Bracken was later extremely generous to Sedbergh, and became chairman of its governing body. In the meantime he pursued elsewhere his career as an errant and undedicated pedagogue and was suspected unjustly of a sadistic attachment to the cane. In 1922, however, J. L. Garvin, of the Observer, helped him to rise like a rocket through journalism to loftier spheres.
Mr Lysaght traces lucidly and beguilingly the course of that giddy ascent. Bracken's appearance, which included black teeth and a shock of rd hair, was unprepossessing, but he was an even more brilliant, entertaining and tireless talker than Oscar Wilde, and astonishingly well-informed, with a photographic memory. Although often regarded as an impudent and inveterate liar, he never seemed to mind being found out. Ronald Tree loved to describe how Bracken, when Minister of Information in 1941, used to regale anyone who would listen with wholly untrue stories of the heroic death in action of a fictitious brother.
Bracken developed drive but was not a hard worker. He was a fixer at heart; his principal asset was charm; and that attribute always poses a major challenge to biographers. It is most difficult to reproduce in cold print as is evident, for example, in the case of Charles James Fox; but Mr Lysaght succeeds really well. He has consulted scores of people who knew Bracken, and masses of letters which he wrote. Bracken belonged to the last generation of British politicians who indulged in extensive letter-writing; and he was a master of that art. Charm, exercised at two decisive moments of his life, wafted Bracken to opulence and cabinet office. It must have served to recommend him as an infant prodigy to John Crosthwaite-Eyre, chairman of the publishing house of Eyre and Spottiswoode, the King's Printers, who gave him popular magazines to edit and, in 1926, a seat on the board. He was provided also with a house in Lord North Street in Westminster, which he filled with treasures, including Romney's portrait of his hero, Edmund Burke, and where he entertained lavishly, Charm, reinforced by monumental cheek, enabled Bracken also to take Winston Churchill by storm. After being. introduced by Garvin in 1923, he made himself indispensable in the fields of electioneering and journalism. He was a born henchman, but the author insists that Bracken's 'outrageous zest, youthful vitality and ready repertoire of colourful phrases' had the happy effect of lifting from Churchill's shoulders the dreaded 'black dog' — fits of acute depression which plunged the great man periodically into brooding, ominous silence for hours on end.

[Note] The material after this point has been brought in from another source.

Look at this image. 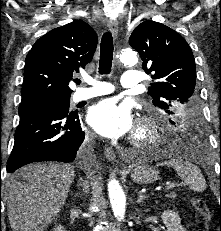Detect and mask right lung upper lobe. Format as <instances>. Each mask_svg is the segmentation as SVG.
Masks as SVG:
<instances>
[{"label": "right lung upper lobe", "mask_w": 221, "mask_h": 231, "mask_svg": "<svg viewBox=\"0 0 221 231\" xmlns=\"http://www.w3.org/2000/svg\"><path fill=\"white\" fill-rule=\"evenodd\" d=\"M97 42L93 28L81 20L55 28L38 39L26 56L22 100L70 98L68 84L73 74L92 60Z\"/></svg>", "instance_id": "right-lung-upper-lobe-1"}]
</instances>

Churchill's love of buccaneers inspired his warm friendships with Birkenhead, Beaverbrook and Bracken; but his wife regarded 'the three Bs' as disruptive influences. She dubbed Bracken a charlatan and disliked him intensely, perhaps because his devotion to her husband appeared so extravagant that he was widely rumoured to be Churchill's illegitimate son. Churchill, who was amused, never bothered to contradict this, and Bracken's delight was unconcealed.

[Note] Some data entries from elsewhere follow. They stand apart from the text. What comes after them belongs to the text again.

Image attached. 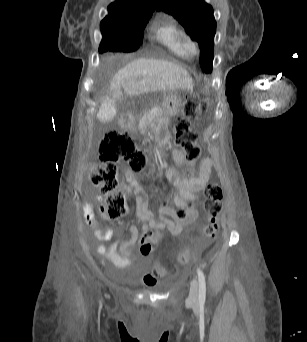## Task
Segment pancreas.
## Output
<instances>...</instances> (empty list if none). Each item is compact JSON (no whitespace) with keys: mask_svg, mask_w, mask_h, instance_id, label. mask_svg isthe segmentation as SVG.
<instances>
[{"mask_svg":"<svg viewBox=\"0 0 307 342\" xmlns=\"http://www.w3.org/2000/svg\"><path fill=\"white\" fill-rule=\"evenodd\" d=\"M150 111L151 112L149 114H144V116L140 118L138 124V128H140V130H143V128H145L148 118L159 119L161 117V114L159 112H162V108H160V106L152 107Z\"/></svg>","mask_w":307,"mask_h":342,"instance_id":"obj_1","label":"pancreas"}]
</instances>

Lady Churchill was fully reconciled with Bracken before he died bravely of cancer, aged 57. Success had made him arrogant and tiresome for a time, but he discovered its emptiness, and his last, improbable, achievement was respectability.
Mr Lysaght has written a first book of rare quality and quite exceptional human interest about a man who sacrificed his identity to ambition. It is a strange story, beautifully told, and the author rightly emphasises Bracken's habitual and mostly anonymous generosity to a great many humble people. He could expect no tangible return except, perhaps, a timid gratitude, in lieu of that exchange of uninhibited affection which his nature craved in vain.